Type of information: Collaboration agreement
Compound: AAV vectors
Company: Crispr Therapeutics (Switzerland - UK) Casebia Therapeutics (UK) StrideBio (USA - NC)
Therapeutic area: Technology - Services
Type agreement: collaboration, licensing
Action mechanism: gene therapy. StrideBio’s AAV vector development platform makes use of structure-guided evolution to discover novel capsids with improved properties for in vivo gene delivery applications. The underlying technology is based on the work of Dr. Aravind Asokan at the University of North Carolina at Chapel Hill and Dr. Mavis Agbandje-McKenna at the University of Florida.
- • On April 17, 2017, Crispr Therapeutics and Casebia Therapeutics, a joint-venture established by CRISPR Therapeutics and Bayer AG for developing CRISPR-based therapeutics in select disease areas, announced they have signed a collaboration agreement with StrideBio, a US-based company developing novel AAV vectors for in vivo gene delivery applications.

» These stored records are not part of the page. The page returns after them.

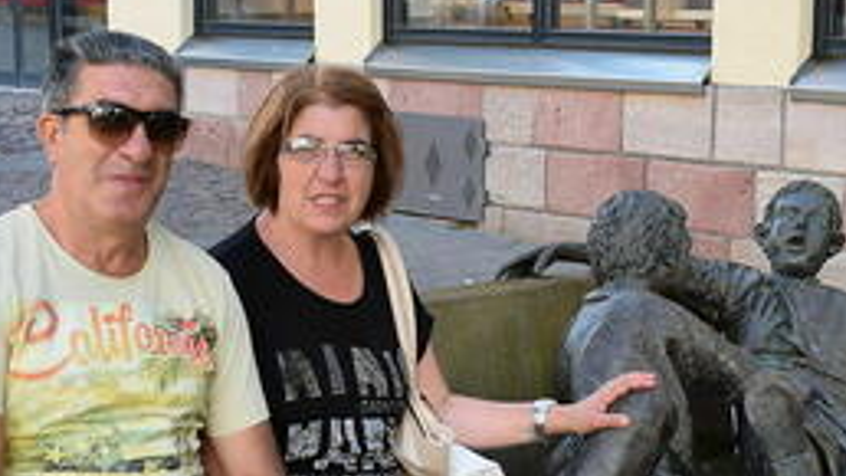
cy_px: 506
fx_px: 2046
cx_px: 390
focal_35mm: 91
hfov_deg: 23.4
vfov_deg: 13.0
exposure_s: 1/160
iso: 400
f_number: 6.3
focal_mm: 25
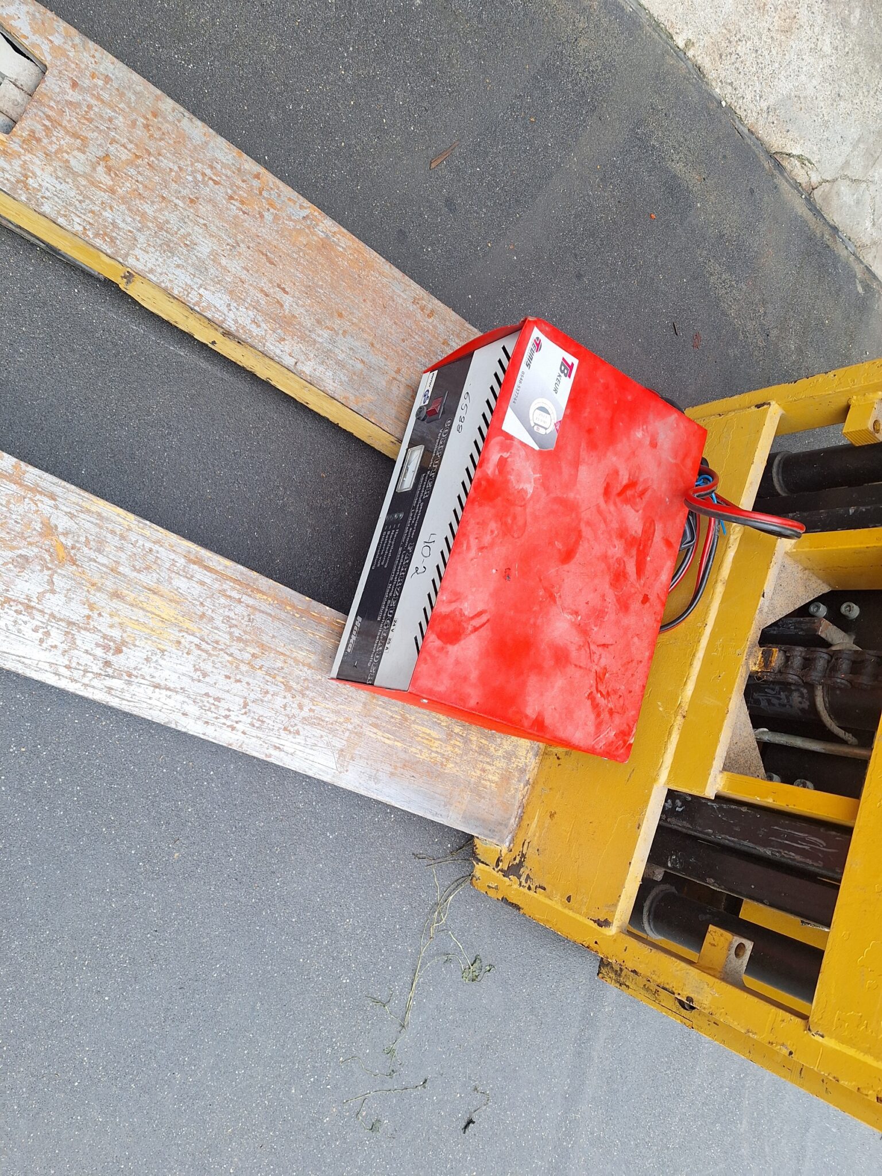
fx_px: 781
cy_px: 588
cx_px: 441
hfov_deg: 58.9
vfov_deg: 73.9
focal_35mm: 23
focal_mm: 5.54
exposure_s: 1/100
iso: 64
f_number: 1.8
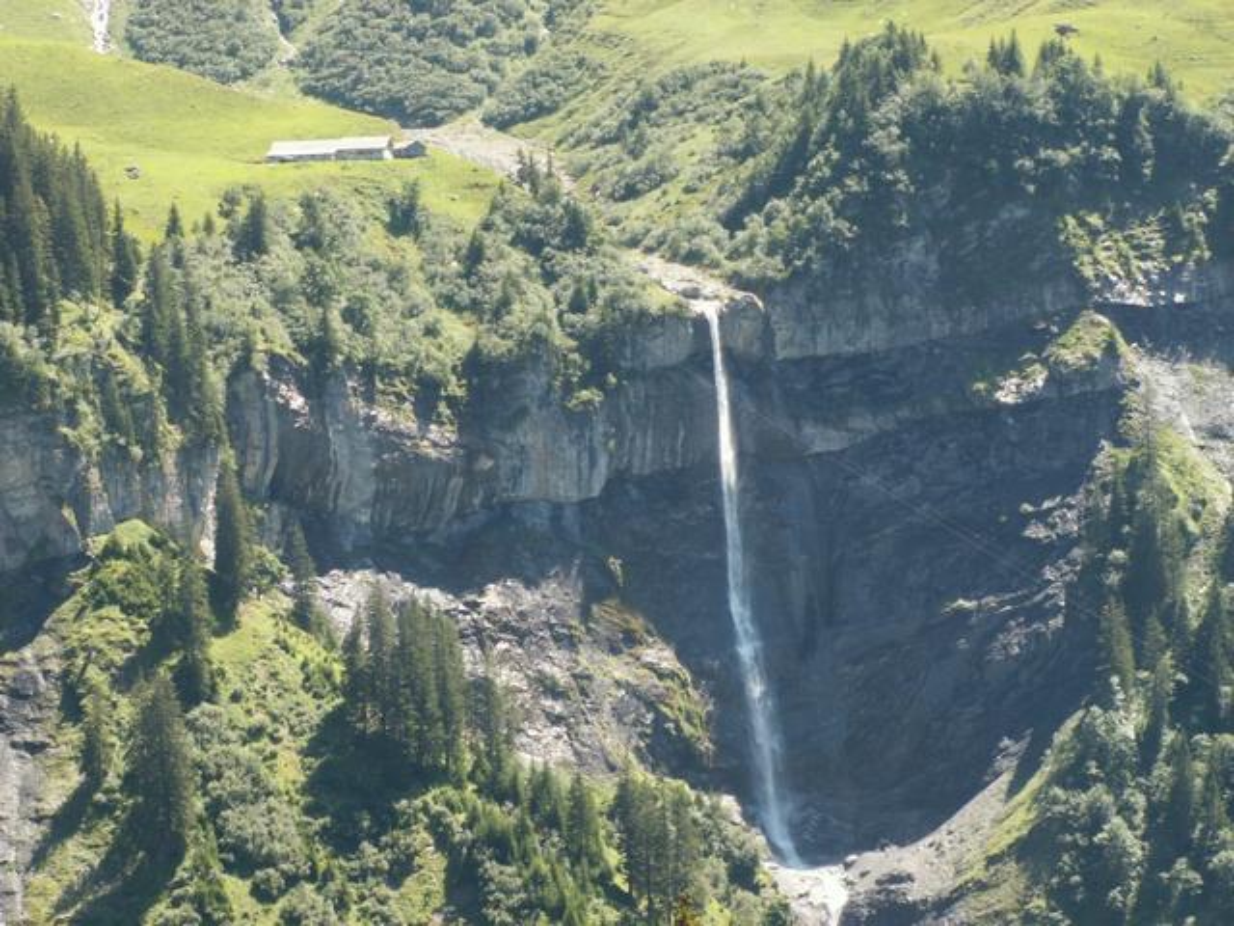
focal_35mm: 124
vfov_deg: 12.0
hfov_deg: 15.9
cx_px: 617
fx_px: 4420
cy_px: 463
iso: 50
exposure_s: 1/50
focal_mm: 20.23
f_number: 6.3
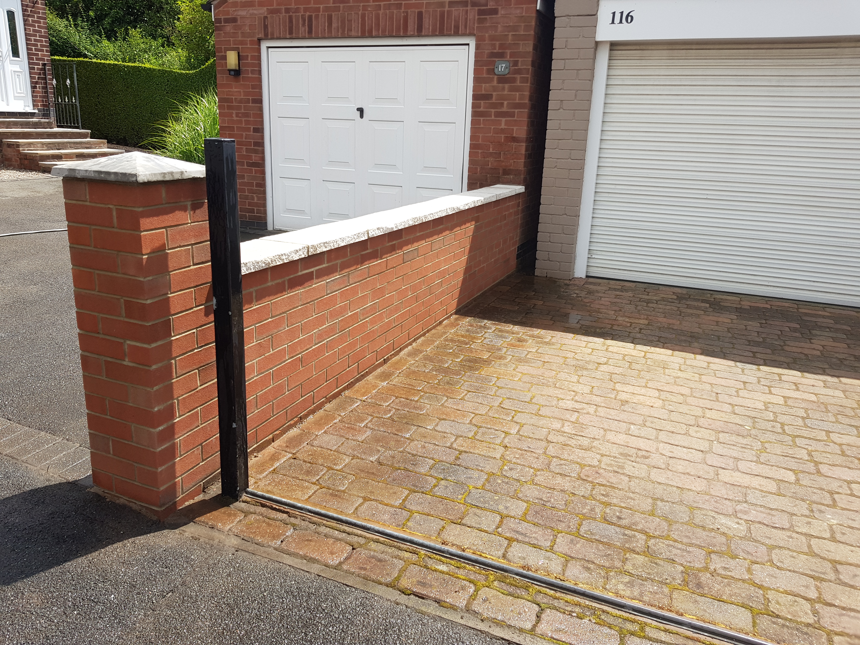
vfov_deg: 53.1
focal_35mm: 26
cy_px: 322
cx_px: 430
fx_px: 646
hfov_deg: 67.3
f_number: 1.7
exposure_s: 1/1224
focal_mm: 4.2
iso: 40
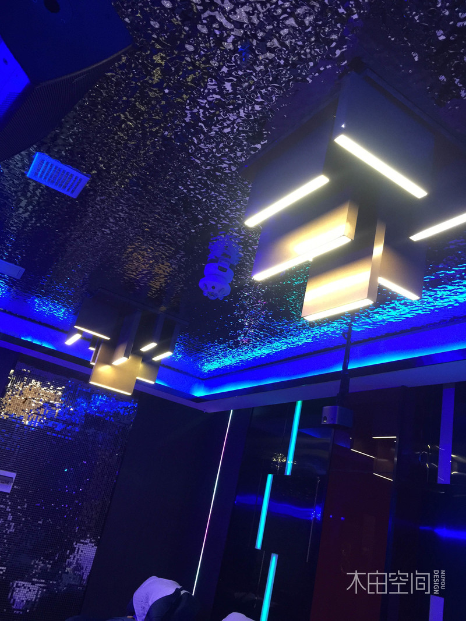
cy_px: 310
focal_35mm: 29
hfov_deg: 48.2
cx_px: 233
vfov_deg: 61.7
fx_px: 521
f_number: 2.2
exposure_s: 1/10
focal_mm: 4.15
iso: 125
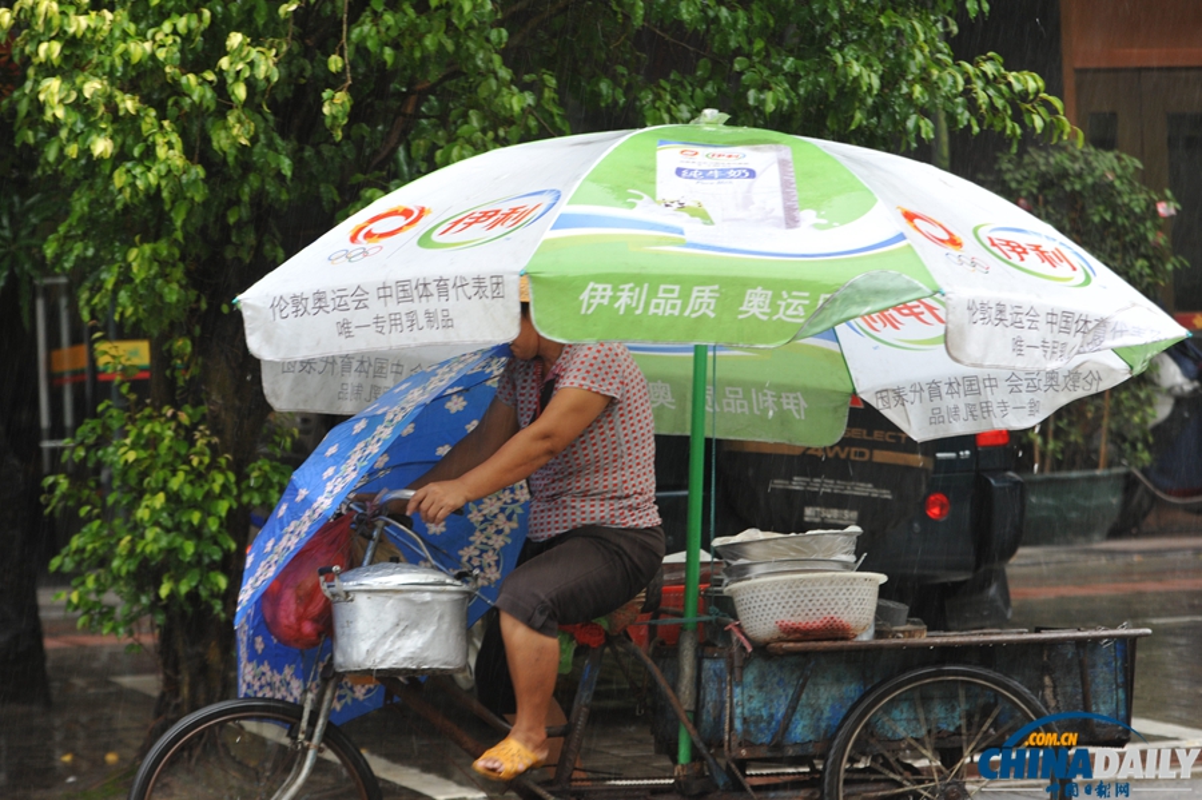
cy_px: 400
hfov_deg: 14.7
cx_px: 601
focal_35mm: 140
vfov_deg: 9.8
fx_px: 4672
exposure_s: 1/100
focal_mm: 140
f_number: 6.3
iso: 1250
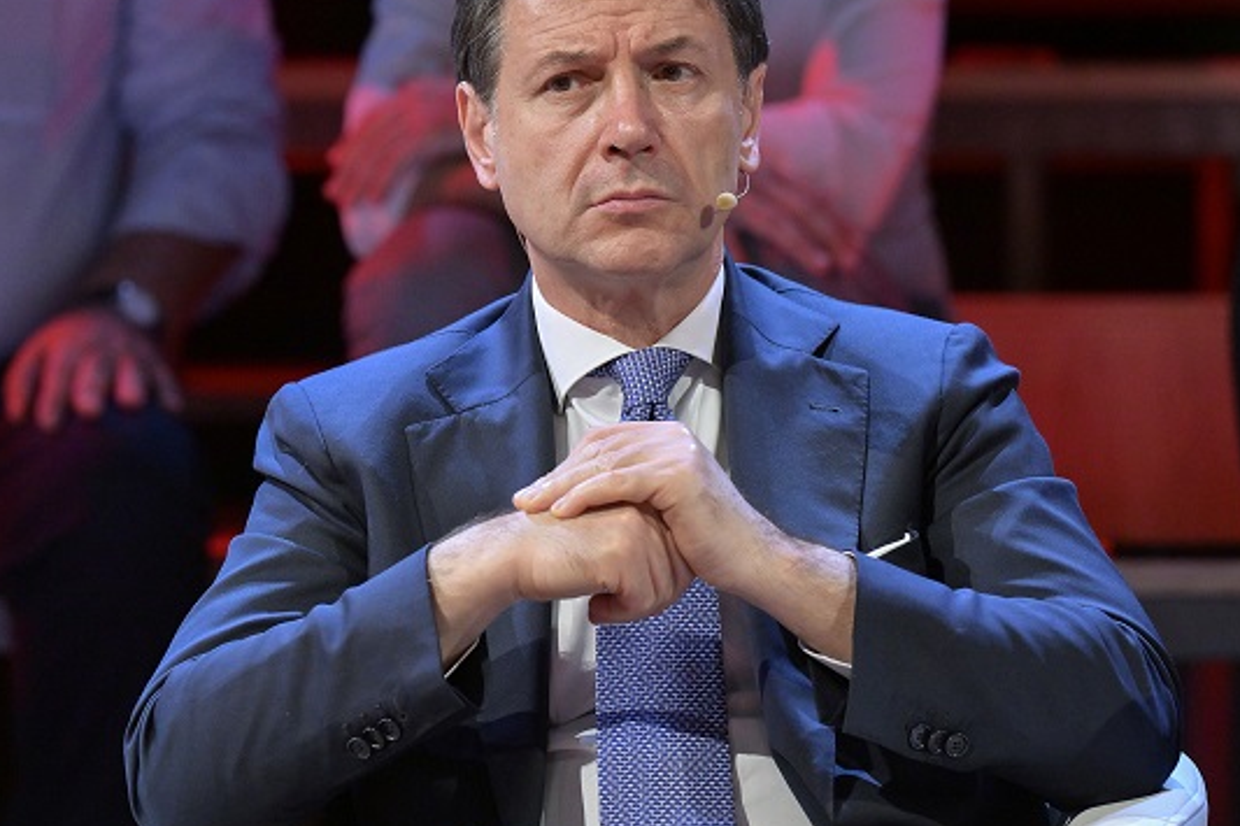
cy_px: 399
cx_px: 584
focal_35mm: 300
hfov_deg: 6.9
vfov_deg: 4.6
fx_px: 10330
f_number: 4
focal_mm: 200
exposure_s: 1/320
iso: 3200
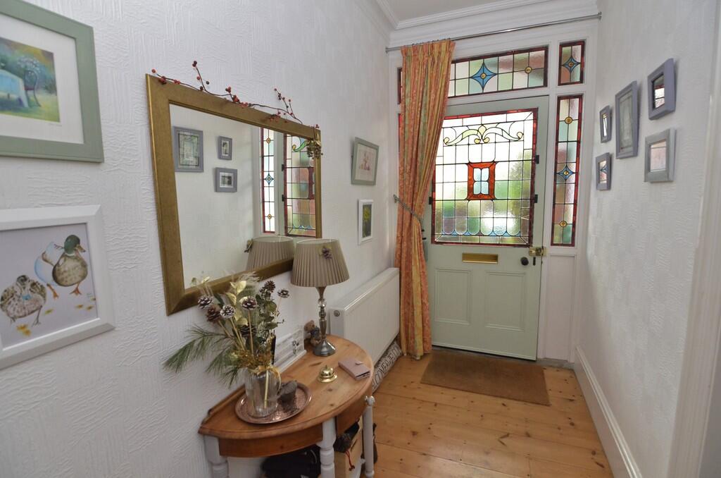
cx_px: 360
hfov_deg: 95.1
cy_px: 239
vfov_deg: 71.8
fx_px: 330
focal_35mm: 16
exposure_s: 1/60
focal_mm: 11
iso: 2800
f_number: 4
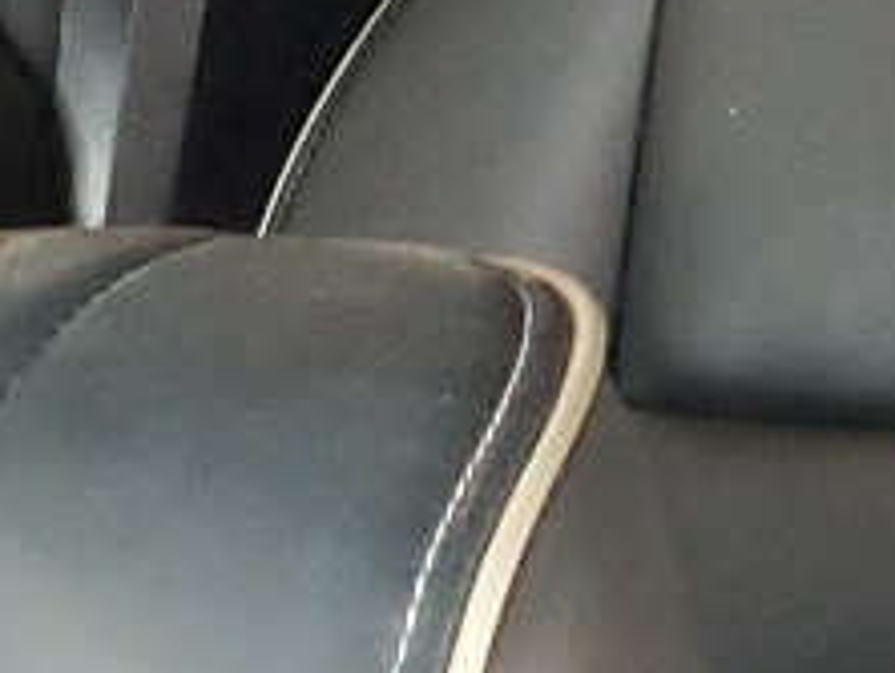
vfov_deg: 8.0
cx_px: 1859
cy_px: 367
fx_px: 4840
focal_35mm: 187
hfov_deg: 9.7
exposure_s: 1/40
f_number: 1.5
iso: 306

- Under the terms of the agreement, StrideBio will use its proprietary platform to develop AAV vectors with improved properties such as tissue specificity and reduced susceptibility to immune responses. CRISPR Therapeutics and Casebia will have an option to exclusively license AAV vectors with desired properties for use in their in vivo gene-editing programs. StrideBio will receive development funding, milestones and royalties on licensed vectors, and retain certain rights to use the novel AAV vectors for gene therapy applications.